Mindfulness about using certain phrases when feeling anger, sadness and frustration

Hello everyone,

I recently got into a fight with a person from Croatia who used to be my friend (or I only considered her as a friend because she only considers me just as a colleague and housemate). I asked her where the hoover was. She answered upstairs. I asked where. She said upstairs in the boiler room. She started to explain to me where the boiler like I didn't know where it was. I have been living in the house for 2 years, longer than her. I told her that I know where the boiler room was. She started to yell at me, saying to me that I don't know where it is, that she explained to me a thousand times. Just to be clear, she explained to me just once. She only wants to be the smartest person of the world. She is really arrogant. I asked 'What's wrong with you?'. She then said angrily 'What's wrong with you! I explained to you many times. Don't ask if you don't understand!'. I was feeling angry, upset, frustrated and I was crying almost all day. I was trying to do some mindfulness exercises. It calmed me down at the moment, but when I think about it, I became sad once again.

A little bit of a backstory: she started to distance from me since the end of January. A colleague of her is going to leave, and she was feeling upset and angry.

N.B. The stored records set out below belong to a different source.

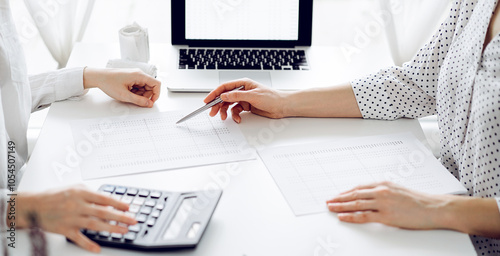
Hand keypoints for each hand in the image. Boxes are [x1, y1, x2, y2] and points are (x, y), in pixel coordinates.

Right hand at [17, 185, 136, 252]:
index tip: (129, 207)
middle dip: (120, 217)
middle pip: (103, 212)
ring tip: (123, 230)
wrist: (33, 205)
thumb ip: (91, 194)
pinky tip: (98, 248)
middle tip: (133, 220)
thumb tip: (108, 202)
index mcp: (81, 193)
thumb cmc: (55, 196)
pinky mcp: (64, 229)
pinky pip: (78, 238)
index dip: (118, 203)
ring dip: (111, 228)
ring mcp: (71, 218)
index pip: (104, 198)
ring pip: (94, 225)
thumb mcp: (75, 188)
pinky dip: (88, 244)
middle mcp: (77, 205)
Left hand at [84, 67, 160, 107]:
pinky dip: (135, 92)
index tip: (151, 102)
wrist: (98, 77)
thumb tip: (149, 104)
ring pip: (144, 88)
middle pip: (150, 87)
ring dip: (140, 95)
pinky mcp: (131, 78)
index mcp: (139, 75)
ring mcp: (135, 76)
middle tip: (137, 101)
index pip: (156, 84)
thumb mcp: (124, 95)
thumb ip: (139, 101)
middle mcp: (139, 74)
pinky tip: (127, 93)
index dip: (156, 94)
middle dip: (146, 96)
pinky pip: (138, 87)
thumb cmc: (109, 82)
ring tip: (129, 96)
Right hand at [204, 78, 289, 122]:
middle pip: (225, 97)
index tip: (207, 100)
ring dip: (225, 111)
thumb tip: (224, 96)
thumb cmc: (272, 97)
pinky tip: (237, 119)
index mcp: (243, 83)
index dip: (214, 93)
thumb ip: (237, 96)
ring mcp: (244, 98)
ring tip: (223, 117)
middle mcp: (242, 90)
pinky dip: (235, 115)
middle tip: (212, 112)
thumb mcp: (252, 96)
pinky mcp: (247, 106)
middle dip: (217, 105)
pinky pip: (236, 111)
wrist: (282, 106)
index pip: (224, 87)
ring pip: (229, 105)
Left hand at [326, 181, 451, 229]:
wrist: (434, 208)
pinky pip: (364, 216)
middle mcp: (381, 191)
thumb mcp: (399, 190)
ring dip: (341, 206)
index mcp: (384, 184)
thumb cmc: (419, 201)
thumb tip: (372, 196)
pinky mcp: (386, 216)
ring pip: (356, 204)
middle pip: (354, 195)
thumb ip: (384, 192)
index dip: (346, 192)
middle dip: (339, 198)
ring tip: (331, 208)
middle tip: (329, 201)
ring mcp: (383, 203)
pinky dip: (351, 216)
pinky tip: (342, 216)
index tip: (338, 195)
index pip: (359, 188)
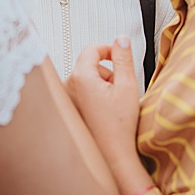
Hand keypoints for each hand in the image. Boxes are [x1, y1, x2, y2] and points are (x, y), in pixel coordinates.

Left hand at [65, 38, 144, 175]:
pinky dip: (94, 96)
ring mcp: (66, 99)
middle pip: (90, 65)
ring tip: (114, 104)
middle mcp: (68, 87)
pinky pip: (81, 93)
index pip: (92, 49)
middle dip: (108, 72)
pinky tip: (104, 112)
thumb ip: (124, 58)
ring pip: (86, 79)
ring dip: (102, 85)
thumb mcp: (128, 86)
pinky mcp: (69, 109)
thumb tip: (121, 40)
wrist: (111, 154)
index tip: (120, 56)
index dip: (109, 49)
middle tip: (121, 89)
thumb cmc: (118, 126)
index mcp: (81, 78)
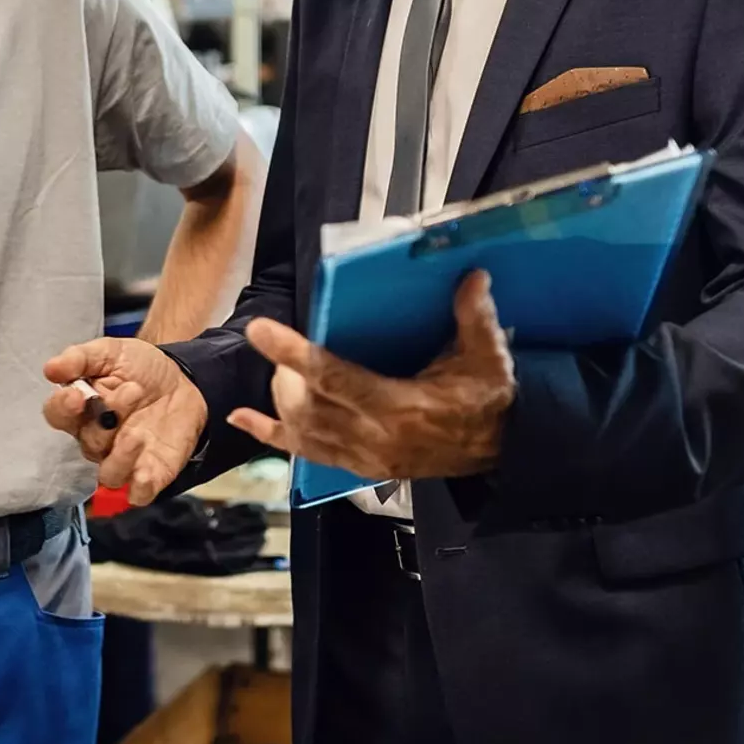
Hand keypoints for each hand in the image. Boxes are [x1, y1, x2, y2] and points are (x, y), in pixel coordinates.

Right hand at [43, 338, 208, 503]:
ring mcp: (123, 459)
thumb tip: (50, 369)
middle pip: (88, 442)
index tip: (77, 395)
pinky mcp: (151, 474)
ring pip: (108, 474)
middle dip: (108, 418)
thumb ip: (80, 358)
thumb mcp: (110, 352)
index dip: (63, 409)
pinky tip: (145, 473)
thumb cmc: (140, 368)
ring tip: (139, 433)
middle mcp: (96, 439)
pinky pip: (138, 494)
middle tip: (134, 390)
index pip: (58, 416)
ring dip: (121, 456)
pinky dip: (139, 488)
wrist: (184, 380)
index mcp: (81, 409)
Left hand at [226, 270, 514, 478]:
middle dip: (284, 374)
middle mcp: (377, 437)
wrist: (501, 449)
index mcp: (403, 407)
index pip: (334, 378)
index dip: (293, 353)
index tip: (260, 330)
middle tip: (279, 346)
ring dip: (279, 401)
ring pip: (302, 432)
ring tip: (278, 371)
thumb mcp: (489, 358)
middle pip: (307, 407)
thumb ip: (475, 318)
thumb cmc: (488, 401)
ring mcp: (366, 457)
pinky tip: (243, 419)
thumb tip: (471, 276)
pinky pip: (306, 453)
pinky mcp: (361, 466)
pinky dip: (271, 435)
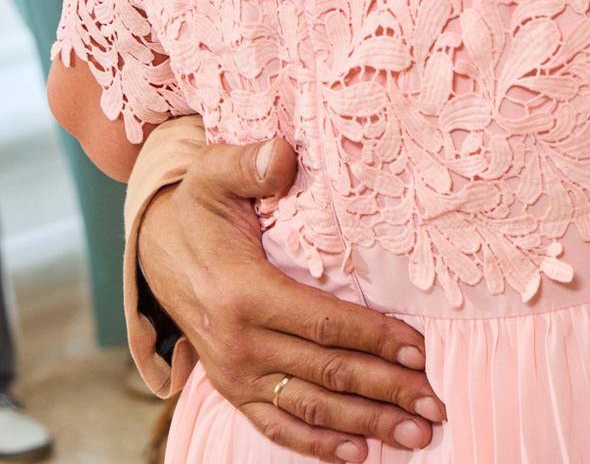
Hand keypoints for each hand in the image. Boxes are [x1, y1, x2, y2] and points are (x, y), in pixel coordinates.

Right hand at [138, 138, 444, 459]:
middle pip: (327, 373)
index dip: (374, 338)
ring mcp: (234, 373)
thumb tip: (283, 155)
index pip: (324, 323)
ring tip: (416, 434)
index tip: (420, 350)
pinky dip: (317, 445)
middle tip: (435, 404)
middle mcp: (238, 344)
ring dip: (366, 425)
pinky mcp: (231, 389)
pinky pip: (276, 426)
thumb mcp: (215, 173)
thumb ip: (251, 163)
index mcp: (243, 293)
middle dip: (386, 391)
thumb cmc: (199, 207)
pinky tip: (358, 453)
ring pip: (310, 407)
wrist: (154, 248)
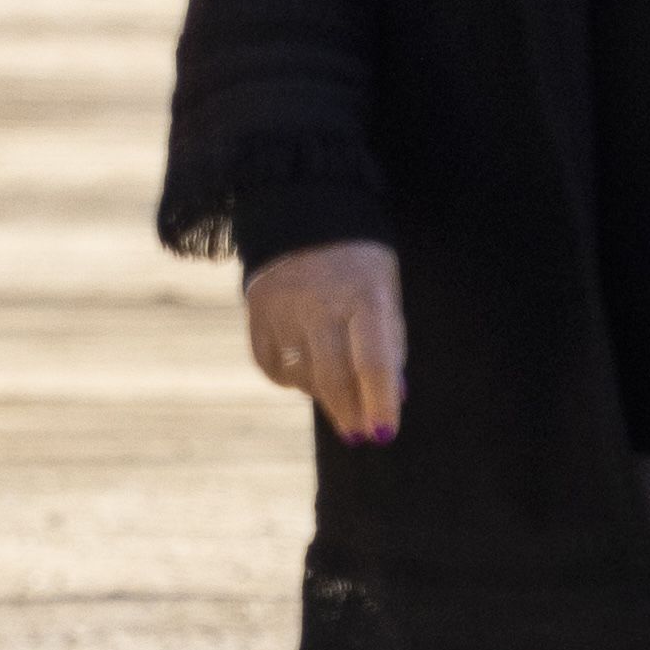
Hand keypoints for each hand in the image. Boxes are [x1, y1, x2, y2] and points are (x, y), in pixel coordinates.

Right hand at [242, 240, 403, 445]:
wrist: (301, 212)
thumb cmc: (358, 263)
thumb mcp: (385, 292)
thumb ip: (390, 344)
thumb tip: (393, 397)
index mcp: (364, 295)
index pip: (374, 362)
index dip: (379, 404)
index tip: (384, 435)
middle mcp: (320, 303)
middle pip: (335, 378)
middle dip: (350, 414)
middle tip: (361, 436)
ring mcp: (282, 310)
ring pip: (303, 377)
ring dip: (324, 396)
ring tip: (338, 392)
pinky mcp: (256, 314)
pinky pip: (274, 368)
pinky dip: (292, 379)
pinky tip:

She took it on me, which wasn't fair. I didn't talk to her too much because she just wants her space, but over time, the distance became bigger, and I started to resent each other. I even had some vengeful thoughts, which I shouldn't. We just say 'hi' to each other when we go to the kitchen, and that's it. We still go to work together because I don't have a driving licence and a car yet. When she told me that we are not friends and that fight, that was the final straw for me. I have never felt so worse in my entire life. I felt like I was bullied again. It reminded me of my school years. 

She was also the kind of person who only yelled at me and complained to me about her issues, while with others, she is kind and positive. 

Maybe I am overreacting a little bit, maybe I interpreted things from just my own perspective... Was it the right approach to ask "What's wrong with you"? If not, then how can I deal with stressful situations without using hurtful words? What would be the right approach? Your answer will be appreciated? 

Thank you and have a nice weekend! Blush

  • I usually pay her £10 per week because she is giving me a lift. 

    We work at the same company, but different departments. 

    I understand your perspective. It is even more complicated to live together. We used to be friends (or we were never friends). I just can't stand people with short tempers, they are horrible people. 

  • I think asking someone 'are you ok?', 'Is everything ok?', 'Can I do anything to help?' would be a bit softer that 'What's wrong with you?' which suggests that you think there is something wrong with them and that whatever the issue is, it's their problem.  It's a difficult expression to use without sounding aggressive, I can't even think of a way of saying it which doesn't sound accusatory.

    Living in a shared house is really difficult and there will be arguments, fallings out etc about really minor stuff.  If you are working together as well then that could be even more intense.  If it were me I would either keep my distance or try and build a bridge if you think it would be worthwhile.  Do you split the cost of going to work? If not maybe you could give her some money for petrol?  Perhaps you could offer to cook for her or do something else nice like cleaning the kitchen or the bathroom or something.  Maybe just give her the space she's asked for.